The other PEP members appointed by the borough presidents supported Diamond's resolution, but Chancellor Walcott and Mayor Bloomberg's appointees did not:

“Part of the balancing act we’re trying to do is be sympathetic to what’s going on in New York City right now.” Walcott said. “While we’re balancing that part of life, we also have to balance the reality that life does go on as well. Part of that is to make sure we maintain the schedule that will allow us to conduct the business.”

He and other officials noted that the city would run the risk of being unable to fulfill its schools agenda for the year if it waiting any longer than planned to vote on the proposals, which would determine where new schools are sited within existing schools.

 Manhattan PEP member Patrick Sullivan raised an objection to Walcott's assertion that the board needed to get back to business as usual as quickly as possible:

“It’s highly inappropriate” to hold hearings in the wake of hurricane, Patrick Sullivan, the Manhattan borough president’s representative, told officials.

“The administration is taking advantage of the fact that people can’t get to the hearings, can’t voice their opposition,” he added. “I would support the resolution not just for the specific Brooklyn proposals but for all the proposals that were moved to the December meeting.”

...

“So we have hundreds of thousands of people across the city grieving and we cannot defer the people’s business … but one person is sick, and we have to defer the budget vote for the school system?” he asked.

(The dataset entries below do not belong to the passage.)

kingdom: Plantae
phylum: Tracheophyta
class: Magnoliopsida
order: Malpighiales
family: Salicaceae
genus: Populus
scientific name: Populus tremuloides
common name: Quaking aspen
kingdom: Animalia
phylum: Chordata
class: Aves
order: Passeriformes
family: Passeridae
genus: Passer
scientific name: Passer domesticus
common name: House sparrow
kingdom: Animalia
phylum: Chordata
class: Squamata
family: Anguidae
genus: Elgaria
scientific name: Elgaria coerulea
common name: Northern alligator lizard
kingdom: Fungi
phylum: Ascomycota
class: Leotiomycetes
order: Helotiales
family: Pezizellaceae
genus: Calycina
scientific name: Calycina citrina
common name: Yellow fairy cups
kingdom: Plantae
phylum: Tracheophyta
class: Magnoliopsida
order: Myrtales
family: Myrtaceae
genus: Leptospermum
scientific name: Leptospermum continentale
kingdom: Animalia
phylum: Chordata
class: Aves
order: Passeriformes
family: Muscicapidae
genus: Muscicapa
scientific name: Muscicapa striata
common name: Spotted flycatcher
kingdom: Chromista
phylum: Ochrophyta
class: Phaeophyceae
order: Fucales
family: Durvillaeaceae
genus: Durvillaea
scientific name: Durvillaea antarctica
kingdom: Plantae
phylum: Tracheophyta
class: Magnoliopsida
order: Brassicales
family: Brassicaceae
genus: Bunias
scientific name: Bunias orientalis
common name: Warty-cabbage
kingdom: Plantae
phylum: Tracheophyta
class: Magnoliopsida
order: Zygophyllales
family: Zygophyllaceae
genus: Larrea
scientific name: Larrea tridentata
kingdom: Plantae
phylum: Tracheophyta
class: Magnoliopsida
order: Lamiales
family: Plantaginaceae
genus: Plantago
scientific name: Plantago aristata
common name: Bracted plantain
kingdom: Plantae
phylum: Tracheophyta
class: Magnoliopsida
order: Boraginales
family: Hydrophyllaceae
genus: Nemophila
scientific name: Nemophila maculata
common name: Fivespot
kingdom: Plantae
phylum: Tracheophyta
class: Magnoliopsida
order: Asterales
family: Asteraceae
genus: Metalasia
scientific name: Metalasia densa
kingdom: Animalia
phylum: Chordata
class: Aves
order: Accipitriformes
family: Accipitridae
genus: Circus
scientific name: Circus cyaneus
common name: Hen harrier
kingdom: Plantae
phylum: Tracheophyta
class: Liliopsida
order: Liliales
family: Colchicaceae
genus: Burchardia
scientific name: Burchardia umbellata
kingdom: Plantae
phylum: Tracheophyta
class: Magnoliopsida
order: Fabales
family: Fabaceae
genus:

“We’re going to stay on topic,” a budget secretary responded, prompting a raised-voice squabble between Sullivan and Walcott.

“Madame Chair, may I ask my next question?” Sullivan said in almost a shout, repeatedly as Walcott asked him to stop talking.

“You’re not asking a question about the budget, you’re giving your opinion in linking people who are grieving to someone who was sick,” Walcott said. “Patrick, you’re not going to bully people. … Stop being dramatic and ask a question.”

“Why can’t you postpone the other votes because people are grieving?” Sullivan responded, prompting some applause from the thin PEP audience.

Gotham Schools reports that the PEP board went about its business as usual despite the objections of some members - even handing out a new contract to a tutoring company found to have engaged in fraud by overbilling the city for millions of dollars.

Just as I posted yesterday, I figured the NYCDOE would be going on with its school closure/charter opening/co-location agenda like nothing had ever happened.

That Walcott had to be as blatant about the need to get the co-location/closure train out of the station as quickly as possible shows you how desperate they are to make the most of Mayor Bloomberg's last full year in office.

That Walcott accused Patrick Sullivan of essentially politicizing the disaster and using it to delay business as usual shows what a diminished human being he is.

Dead people in the neighborhood?

We don't care, we're going on with business as usual.

People made homeless, living in shelters due to the storm?

We don't care, we're going on with business as usual.

Schools damaged, students spread all over the city attending other schools (or not attending school at all)?

We don't care, we're going on with business as usual.

I'll say one thing for the PEP board.  At least the borough presidents' representatives forced Walcott and Bloomberg's toadies to go on the record showing how much disdain they have for the children, parents, and teachers of this city.

Nothing is going to get in the way of their agenda - not even a natural disaster that displaced so many families and students across the city from their homes, jobs and schools.